Богдан удивленно смотрит на меня, не понимая, в чем дело.

— Ну, просто сделать из него чучело. Символ против символа.

Мой товарищ с энтузиазмом подхватывает эту идею и немедленно приступает к ее реализации. У Богдана страсть врожденного естествоиспытателя, поэтому он и поехал со мной на Мадагаскар. Руки у него чудодейственные, и он проник во все тайны препарирования шкурок. Мы никогда не предполагали, что честную способность его рук когда-нибудь используем для борьбы с божьим судом. Богдан достает из чемодана инструменты, берет мертвого петуха и после часовой работы показывает, клянусь, самого что ни на есть живого петуха. Грудь гордо выставлена, в стеклянных глазах сверкает воинственный блеск. Петух ожил.

Наступил полдень. Я прикрепил петуха проволокой к забору около нашей хижины, рядом с главной дорогой, чтобы все жители могли его видеть. Увидели. Останавливаются, удивляются, рассуждают.

Знают, в чем дело. Знают, что вазаха набил птицу. Но логические доводы для них не так важны. Главное, то, что непосредственно возбуждает их фантазию, что говорит им само явление. А явление вполне понятное: птица была мертва; по воле духов валялся дохлый, никудышный петух; и вот теперь стоит как живой, точно проснулся: тело пружинит, голова задрана, глаза блестят. Чего доброго, еще запоет. А может, он показывает чужую мощь, неведомую жителям долины? Деревня уже не так уверена в себе и в приговоре духов.


В полдень адски палит солнце, дороги опустели, все живое спряталось в тень. Только петух остался на солнцепеке, и это ему сильно повредило. Кожа его стала быстро сохнуть и внутри что-то позорно испортилось. Петух утратил свою гордость и стал отчаянно плутоватым. Шея его кокетливо изогнулась. А во втором часу дня она вдруг вытянулась и затем согнулась в дугу; петух явно паясничал. Первые же прохожие, выглянувшие после полудня, не смогли удержаться от смеха.

В три часа петух взбесился: он вылупил в толпу один пьяный глаз и широко раскрыл клюв, будто в безумном и дьявольском хохоте. Это уже не петух: это какой-то повеса, насмешник. Он смеется над всеми невидимыми силами мира, глумится над всем святым, издевается своим раскрытым клювом над всеми приговорами и отравленным рисом. Он издевается над Мадагаскаром, над Европой.
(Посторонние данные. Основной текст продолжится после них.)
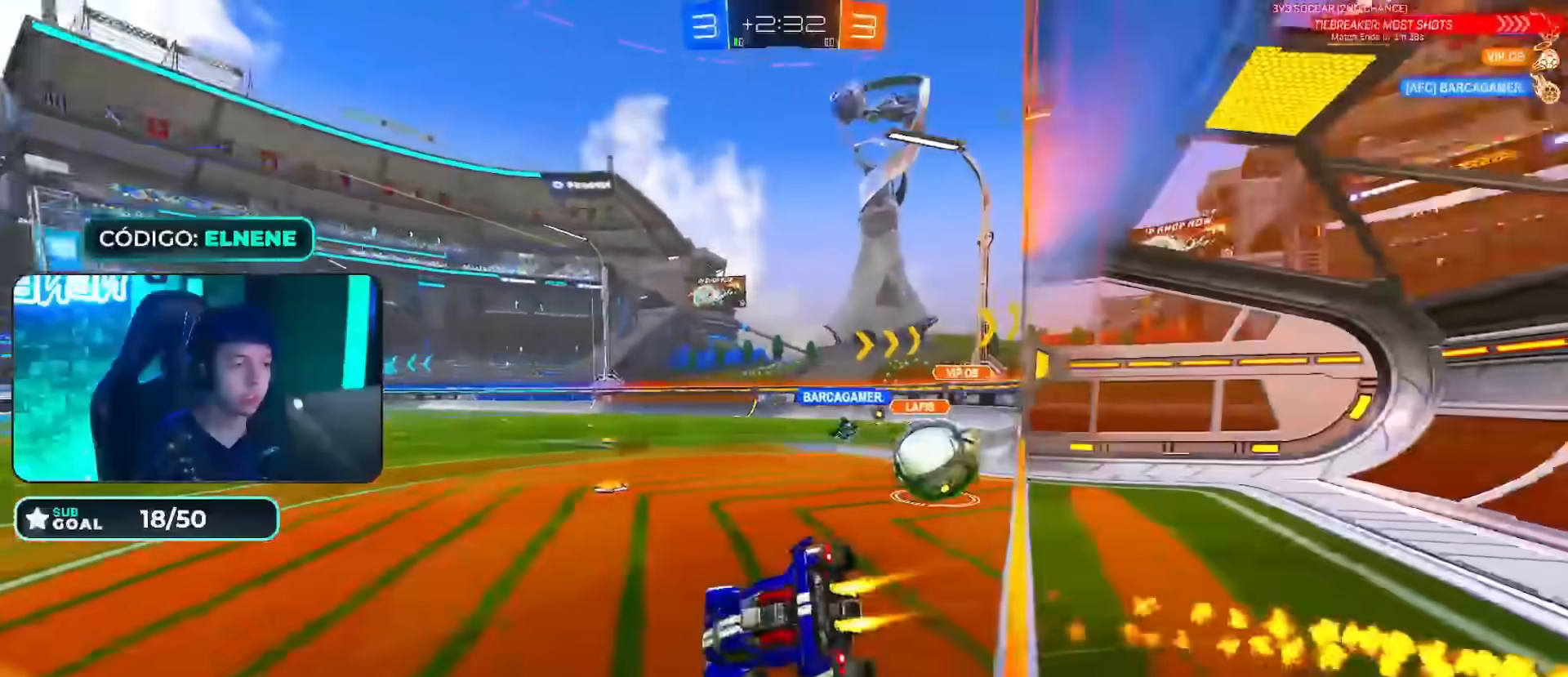
{"buttons": ["L2", "R2"], "left_stick": "left", "right_stick": "center"}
Он увлекает жителей деревни. В Амбинанитело все дрожит от хохота. Люди надрываются от смеха. Смеются все коричневые, смеются двое белых. При таком страшном порыве веселья и безумном замешательстве злой приговор божьего суда бессилен, сходит на нет. Развеялись чары, которые должны были прогнать нас из деревни.

Насекомые в плену

В борьбе за существование сильный побеждает слабого, но слабый не обязательно должен погибнуть. Газель не безоружна. Чутье у нее острее и ноги резвее, чем у льва. Газель может удрать. Больше того, газель должна удрать. Предусмотрительная природа дала всем без исключения созданиям могучее и безотказное оружие: инстинкт самозащиты.

И все-таки однажды природа совершила ошибку: нарушила железный закон, отобрала инстинкт. Природа наделила некоторых насекомых трагической тягой к свету. Это ее капризная выходка, какое-то безумие. Стихийное стремление ночных насекомых к свету — точно сумасшедший порыв, он совсем не нужен для их существования; он призрачен и упоителен, неудержим, ненормален, губителен.
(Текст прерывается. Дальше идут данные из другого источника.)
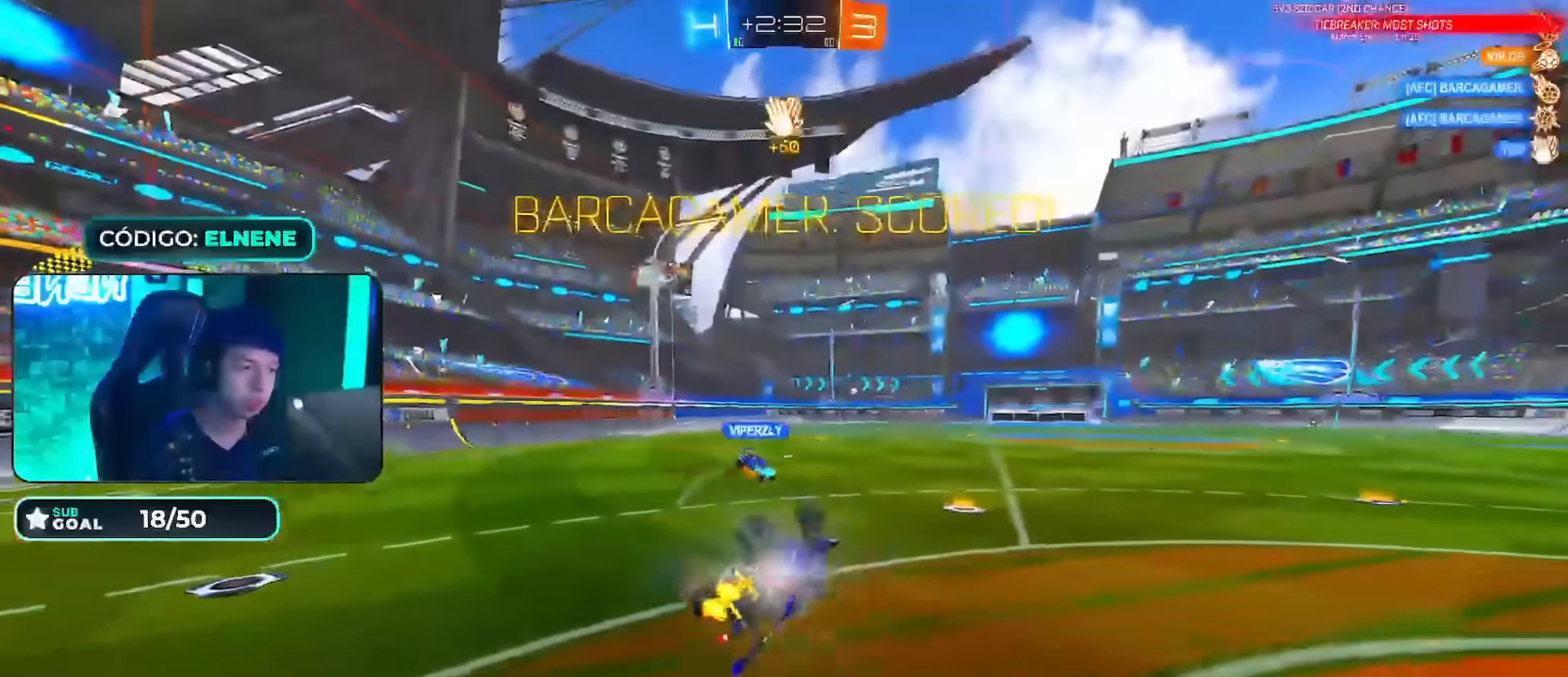
{"buttons": ["L1", "R2"], "left_stick": "right", "right_stick": "center", "events": [[183, "left_stick", "right"], [333, "TRIANGLE", "down"], [350, "L1", "down"], [483, "L2", "up"], [500, "TRIANGLE", "up"]]}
В первый вечер нашей жизни в Амбинанитело мы повесили на наружной стене хижины, в которой мы поселились, большую простыню. Перед ней поместили громадный заколдованный глаз — блестящую трехсотсвечовую бензиновую лампу. А напротив — черная пропасть леса, непроглядная ночь, буйная, волнующая, душная. Мы ничего не видим, только светлый круг от лампы, но нас зато видит вся долина. Яркий свет лампы видят рисовые поля, плодоносящие рощи, болота, но прежде всего — лесная чаща. Ее края и середина амфитеатром взбираются на склоны гор я находятся под магическим воздействием света.

И вот летят ночные бабочки, прялки, землемеры, жуки, кузнечики, лесные клопы и множество других насекомых, всевозможный ночной сброд. Сначала десятки насекомых, затем сотни, тысячи, а потом уже нашествие, тучи.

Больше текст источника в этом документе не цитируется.